◆ **Required action**: Working from the entries below, tally each line that holds "CROSS". Give the tally and nothing else.

^^^^^^^^

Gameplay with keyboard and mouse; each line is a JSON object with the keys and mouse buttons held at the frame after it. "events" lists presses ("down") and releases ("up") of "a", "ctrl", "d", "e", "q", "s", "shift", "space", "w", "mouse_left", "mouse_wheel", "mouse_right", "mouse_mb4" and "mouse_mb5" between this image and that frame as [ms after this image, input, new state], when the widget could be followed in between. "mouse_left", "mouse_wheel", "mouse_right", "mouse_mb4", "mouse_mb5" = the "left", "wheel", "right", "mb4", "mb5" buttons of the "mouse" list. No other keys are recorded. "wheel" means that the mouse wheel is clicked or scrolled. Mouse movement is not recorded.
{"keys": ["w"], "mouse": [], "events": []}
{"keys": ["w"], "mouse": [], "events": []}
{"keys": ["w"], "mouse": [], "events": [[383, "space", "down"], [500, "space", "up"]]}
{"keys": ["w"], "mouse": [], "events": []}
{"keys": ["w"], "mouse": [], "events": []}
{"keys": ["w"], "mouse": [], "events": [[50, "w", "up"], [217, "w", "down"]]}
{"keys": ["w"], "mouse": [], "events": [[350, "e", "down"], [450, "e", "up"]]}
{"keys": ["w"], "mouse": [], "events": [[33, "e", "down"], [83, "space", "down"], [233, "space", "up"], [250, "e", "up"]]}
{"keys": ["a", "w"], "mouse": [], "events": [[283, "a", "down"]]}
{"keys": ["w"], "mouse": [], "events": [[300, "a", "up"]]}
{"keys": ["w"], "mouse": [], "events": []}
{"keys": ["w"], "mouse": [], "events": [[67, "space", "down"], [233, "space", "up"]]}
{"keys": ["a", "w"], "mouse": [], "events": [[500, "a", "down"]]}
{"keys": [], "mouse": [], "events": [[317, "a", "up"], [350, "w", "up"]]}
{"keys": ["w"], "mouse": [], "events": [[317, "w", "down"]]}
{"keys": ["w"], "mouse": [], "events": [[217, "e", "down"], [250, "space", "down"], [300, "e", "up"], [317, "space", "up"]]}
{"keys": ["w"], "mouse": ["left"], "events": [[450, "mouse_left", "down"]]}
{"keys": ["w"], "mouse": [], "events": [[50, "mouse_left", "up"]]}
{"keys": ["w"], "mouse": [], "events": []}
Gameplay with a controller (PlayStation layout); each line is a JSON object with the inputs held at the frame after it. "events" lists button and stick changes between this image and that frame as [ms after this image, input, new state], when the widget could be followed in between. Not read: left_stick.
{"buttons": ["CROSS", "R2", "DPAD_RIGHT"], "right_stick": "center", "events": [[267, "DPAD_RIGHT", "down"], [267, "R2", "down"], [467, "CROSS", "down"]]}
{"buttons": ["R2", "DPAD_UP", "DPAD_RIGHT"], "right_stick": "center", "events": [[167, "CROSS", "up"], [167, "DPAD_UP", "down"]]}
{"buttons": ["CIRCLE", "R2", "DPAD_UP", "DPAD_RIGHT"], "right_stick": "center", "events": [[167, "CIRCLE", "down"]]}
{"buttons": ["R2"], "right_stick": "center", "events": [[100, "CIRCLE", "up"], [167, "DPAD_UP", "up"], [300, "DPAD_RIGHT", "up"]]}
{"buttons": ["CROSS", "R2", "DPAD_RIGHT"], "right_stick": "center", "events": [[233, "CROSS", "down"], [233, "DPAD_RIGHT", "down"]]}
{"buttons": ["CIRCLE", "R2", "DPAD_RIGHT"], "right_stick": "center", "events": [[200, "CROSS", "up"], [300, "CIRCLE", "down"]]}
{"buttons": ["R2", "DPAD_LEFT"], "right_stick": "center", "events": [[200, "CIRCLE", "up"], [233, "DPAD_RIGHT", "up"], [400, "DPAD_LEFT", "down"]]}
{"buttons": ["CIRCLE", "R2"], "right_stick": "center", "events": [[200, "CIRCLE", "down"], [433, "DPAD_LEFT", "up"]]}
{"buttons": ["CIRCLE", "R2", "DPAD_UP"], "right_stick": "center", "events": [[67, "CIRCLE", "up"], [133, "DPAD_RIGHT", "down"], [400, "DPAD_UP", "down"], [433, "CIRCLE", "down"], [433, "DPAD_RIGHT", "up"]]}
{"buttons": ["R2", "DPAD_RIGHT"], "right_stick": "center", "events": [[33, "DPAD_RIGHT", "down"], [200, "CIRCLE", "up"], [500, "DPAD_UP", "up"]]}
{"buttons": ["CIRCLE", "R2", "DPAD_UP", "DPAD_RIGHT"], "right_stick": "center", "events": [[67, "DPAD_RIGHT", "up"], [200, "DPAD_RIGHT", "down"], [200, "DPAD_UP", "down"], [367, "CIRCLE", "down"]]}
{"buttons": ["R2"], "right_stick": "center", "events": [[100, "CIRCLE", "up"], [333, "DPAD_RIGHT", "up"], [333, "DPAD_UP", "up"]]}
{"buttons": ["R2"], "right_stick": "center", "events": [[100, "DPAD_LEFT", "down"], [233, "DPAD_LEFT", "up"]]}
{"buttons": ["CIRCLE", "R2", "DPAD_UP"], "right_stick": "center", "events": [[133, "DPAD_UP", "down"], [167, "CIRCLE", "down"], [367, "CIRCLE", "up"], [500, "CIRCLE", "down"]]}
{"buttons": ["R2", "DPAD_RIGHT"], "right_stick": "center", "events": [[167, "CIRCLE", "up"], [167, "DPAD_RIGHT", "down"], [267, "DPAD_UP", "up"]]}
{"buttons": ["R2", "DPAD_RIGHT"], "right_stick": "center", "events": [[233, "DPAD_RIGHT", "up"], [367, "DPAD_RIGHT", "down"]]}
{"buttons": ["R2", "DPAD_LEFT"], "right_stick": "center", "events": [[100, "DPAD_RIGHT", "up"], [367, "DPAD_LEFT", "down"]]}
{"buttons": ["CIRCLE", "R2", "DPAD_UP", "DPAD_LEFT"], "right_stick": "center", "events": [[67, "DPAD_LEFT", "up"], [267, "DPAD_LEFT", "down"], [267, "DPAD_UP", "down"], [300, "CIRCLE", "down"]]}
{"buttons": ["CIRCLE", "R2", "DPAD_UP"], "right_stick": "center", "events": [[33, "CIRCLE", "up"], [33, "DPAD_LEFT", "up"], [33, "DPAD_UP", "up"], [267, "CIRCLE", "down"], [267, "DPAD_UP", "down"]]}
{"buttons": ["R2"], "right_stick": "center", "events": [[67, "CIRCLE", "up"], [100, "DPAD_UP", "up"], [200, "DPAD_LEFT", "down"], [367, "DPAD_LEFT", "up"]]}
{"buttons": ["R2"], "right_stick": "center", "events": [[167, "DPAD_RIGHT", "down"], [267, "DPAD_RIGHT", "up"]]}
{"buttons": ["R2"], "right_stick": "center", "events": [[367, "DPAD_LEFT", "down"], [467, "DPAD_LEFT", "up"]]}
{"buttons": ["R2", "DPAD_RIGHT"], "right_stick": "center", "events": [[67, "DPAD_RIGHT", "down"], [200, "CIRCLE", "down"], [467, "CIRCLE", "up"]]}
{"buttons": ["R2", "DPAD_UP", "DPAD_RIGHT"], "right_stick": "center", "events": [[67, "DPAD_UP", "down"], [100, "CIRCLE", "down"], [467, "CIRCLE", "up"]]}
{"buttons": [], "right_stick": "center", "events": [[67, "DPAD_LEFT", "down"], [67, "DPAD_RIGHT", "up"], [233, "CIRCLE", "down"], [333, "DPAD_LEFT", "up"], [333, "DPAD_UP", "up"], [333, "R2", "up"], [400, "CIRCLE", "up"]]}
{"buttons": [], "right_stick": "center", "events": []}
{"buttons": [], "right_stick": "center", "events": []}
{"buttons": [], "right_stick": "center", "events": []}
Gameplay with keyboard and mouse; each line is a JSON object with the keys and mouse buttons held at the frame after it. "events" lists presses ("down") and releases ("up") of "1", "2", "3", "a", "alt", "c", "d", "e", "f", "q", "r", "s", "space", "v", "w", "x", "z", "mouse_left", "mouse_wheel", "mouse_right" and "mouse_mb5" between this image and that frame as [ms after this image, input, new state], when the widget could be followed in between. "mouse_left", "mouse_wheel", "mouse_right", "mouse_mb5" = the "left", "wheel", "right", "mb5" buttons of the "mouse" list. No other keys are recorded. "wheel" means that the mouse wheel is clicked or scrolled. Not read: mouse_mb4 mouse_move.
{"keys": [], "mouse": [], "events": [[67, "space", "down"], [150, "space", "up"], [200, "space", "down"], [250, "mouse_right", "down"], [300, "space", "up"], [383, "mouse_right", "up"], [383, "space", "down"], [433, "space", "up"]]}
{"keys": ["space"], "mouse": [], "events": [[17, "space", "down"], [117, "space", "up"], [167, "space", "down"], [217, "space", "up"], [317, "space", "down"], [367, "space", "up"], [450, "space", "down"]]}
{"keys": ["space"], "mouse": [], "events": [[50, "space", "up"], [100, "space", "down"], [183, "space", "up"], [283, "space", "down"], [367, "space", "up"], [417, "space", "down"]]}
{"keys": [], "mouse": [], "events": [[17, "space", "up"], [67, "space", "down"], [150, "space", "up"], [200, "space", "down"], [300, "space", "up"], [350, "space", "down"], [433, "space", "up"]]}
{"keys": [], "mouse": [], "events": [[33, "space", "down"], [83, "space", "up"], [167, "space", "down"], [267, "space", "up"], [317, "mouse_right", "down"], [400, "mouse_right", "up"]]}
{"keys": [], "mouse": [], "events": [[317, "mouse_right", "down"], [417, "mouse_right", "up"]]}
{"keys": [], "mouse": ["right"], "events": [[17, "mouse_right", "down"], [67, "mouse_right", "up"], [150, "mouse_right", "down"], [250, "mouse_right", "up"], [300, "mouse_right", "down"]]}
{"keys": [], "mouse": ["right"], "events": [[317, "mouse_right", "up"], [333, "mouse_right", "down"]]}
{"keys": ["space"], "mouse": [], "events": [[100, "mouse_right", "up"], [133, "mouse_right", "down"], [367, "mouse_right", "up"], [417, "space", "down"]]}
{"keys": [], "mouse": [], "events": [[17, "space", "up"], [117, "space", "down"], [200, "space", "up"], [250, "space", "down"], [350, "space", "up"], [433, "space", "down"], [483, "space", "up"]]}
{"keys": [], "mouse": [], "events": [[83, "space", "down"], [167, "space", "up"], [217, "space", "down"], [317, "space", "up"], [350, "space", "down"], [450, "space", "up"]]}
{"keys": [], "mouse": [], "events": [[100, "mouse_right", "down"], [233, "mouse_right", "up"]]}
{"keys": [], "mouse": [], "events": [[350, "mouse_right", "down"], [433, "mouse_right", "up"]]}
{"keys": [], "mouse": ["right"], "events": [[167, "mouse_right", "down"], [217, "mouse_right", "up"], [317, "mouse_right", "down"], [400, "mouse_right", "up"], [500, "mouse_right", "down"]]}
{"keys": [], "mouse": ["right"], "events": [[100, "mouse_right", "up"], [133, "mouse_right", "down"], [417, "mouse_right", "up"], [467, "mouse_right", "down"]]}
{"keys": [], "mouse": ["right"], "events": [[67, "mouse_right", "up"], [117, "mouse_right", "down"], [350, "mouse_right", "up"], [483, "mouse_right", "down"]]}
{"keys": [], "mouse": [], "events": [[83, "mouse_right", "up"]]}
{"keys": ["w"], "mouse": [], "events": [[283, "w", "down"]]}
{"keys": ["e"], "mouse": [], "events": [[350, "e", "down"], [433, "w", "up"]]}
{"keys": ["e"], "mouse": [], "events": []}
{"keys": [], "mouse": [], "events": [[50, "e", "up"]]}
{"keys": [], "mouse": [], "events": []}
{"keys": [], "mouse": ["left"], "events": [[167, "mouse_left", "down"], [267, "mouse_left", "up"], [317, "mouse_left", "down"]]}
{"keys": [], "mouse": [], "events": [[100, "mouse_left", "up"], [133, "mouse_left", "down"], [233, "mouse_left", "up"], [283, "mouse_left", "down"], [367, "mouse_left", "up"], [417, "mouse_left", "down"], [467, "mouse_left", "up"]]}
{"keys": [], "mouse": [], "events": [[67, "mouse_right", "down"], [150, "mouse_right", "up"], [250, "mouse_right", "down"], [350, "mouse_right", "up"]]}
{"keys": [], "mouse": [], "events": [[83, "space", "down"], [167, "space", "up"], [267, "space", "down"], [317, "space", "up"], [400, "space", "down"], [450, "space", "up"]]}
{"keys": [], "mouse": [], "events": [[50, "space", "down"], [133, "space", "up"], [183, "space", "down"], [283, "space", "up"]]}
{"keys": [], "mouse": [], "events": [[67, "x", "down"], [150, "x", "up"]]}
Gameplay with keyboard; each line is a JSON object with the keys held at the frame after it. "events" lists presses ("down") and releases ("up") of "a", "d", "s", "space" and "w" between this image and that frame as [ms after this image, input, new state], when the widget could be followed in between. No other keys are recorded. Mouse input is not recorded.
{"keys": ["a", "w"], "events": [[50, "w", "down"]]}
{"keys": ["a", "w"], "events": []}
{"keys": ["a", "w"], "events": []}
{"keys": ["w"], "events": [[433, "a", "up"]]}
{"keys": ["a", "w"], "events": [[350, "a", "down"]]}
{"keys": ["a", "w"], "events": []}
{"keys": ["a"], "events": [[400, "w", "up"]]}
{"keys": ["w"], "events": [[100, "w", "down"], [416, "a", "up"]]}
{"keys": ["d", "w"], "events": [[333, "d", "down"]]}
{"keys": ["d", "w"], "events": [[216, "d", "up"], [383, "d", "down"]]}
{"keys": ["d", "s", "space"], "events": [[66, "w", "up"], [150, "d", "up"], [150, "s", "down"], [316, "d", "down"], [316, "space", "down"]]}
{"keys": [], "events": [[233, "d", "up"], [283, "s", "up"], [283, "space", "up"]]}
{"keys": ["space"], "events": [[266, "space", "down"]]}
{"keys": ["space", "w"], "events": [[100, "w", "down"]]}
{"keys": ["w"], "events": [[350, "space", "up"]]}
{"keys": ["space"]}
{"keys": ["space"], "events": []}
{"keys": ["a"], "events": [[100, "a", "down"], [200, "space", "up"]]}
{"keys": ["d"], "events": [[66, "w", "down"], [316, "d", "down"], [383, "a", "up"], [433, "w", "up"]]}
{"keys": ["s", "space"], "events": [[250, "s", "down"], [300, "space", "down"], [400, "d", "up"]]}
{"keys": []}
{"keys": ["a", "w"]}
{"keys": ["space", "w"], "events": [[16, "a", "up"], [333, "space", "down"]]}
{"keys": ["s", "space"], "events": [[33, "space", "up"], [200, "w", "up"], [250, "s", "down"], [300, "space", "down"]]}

^^^^^^^^

◆ **Written answer**: 4